» **THE PROBLEM**: Set down each of the records below exactly as it reads. No pictures go into the copy.
--------------------------------------------------
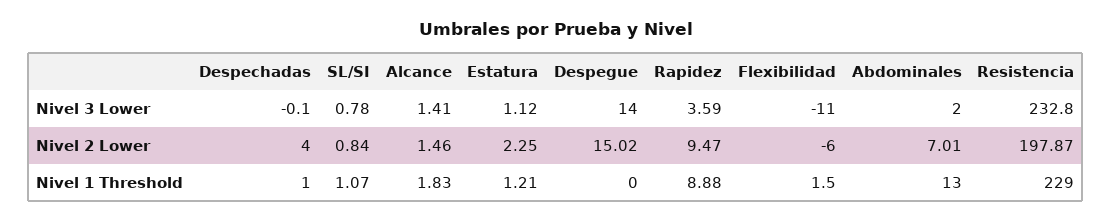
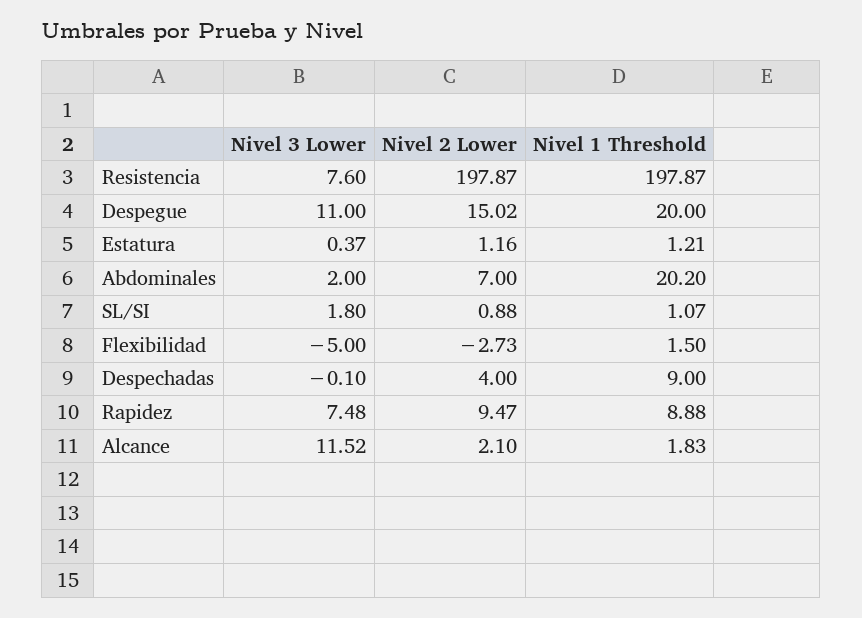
SL/SI, Nivel 3 Lower: 0.78 -> 1.8
Alcance, Nivel 3 Lower: 1.41 -> 11.52
Estatura, Nivel 3 Lower: 1.12 -> 0.37
Despegue, Nivel 3 Lower: 14 -> 11
Rapidez, Nivel 3 Lower: 3.59 -> 7.48
Flexibilidad, Nivel 3 Lower: -11 -> -5
Resistencia, Nivel 3 Lower: 232.8 -> 7.6
SL/SI, Nivel 2 Lower: 0.84 -> 0.88
Alcance, Nivel 2 Lower: 1.46 -> 2.1
Estatura, Nivel 2 Lower: 2.25 -> 1.16
Flexibilidad, Nivel 2 Lower: -6 -> -2.73
Abdominales, Nivel 2 Lower: 7.01 -> 7
Despechadas, Nivel 1 Threshold: 1 -> 9
Despegue, Nivel 1 Threshold: 0 -> 20
Abdominales, Nivel 1 Threshold: 13 -> 20.2
Resistencia, Nivel 1 Threshold: 229 -> 197.87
--------------------------------------------------
» **TASK ANSWER**:
SL/SI, Nivel 3 Lower: 0.78 -> 1.8
Alcance, Nivel 3 Lower: 1.41 -> 11.52
Estatura, Nivel 3 Lower: 1.12 -> 0.37
Despegue, Nivel 3 Lower: 14 -> 11
Rapidez, Nivel 3 Lower: 3.59 -> 7.48
Flexibilidad, Nivel 3 Lower: -11 -> -5
Resistencia, Nivel 3 Lower: 232.8 -> 7.6
SL/SI, Nivel 2 Lower: 0.84 -> 0.88
Alcance, Nivel 2 Lower: 1.46 -> 2.1
Estatura, Nivel 2 Lower: 2.25 -> 1.16
Flexibilidad, Nivel 2 Lower: -6 -> -2.73
Abdominales, Nivel 2 Lower: 7.01 -> 7
Despechadas, Nivel 1 Threshold: 1 -> 9
Despegue, Nivel 1 Threshold: 0 -> 20
Abdominales, Nivel 1 Threshold: 13 -> 20.2
Resistencia, Nivel 1 Threshold: 229 -> 197.87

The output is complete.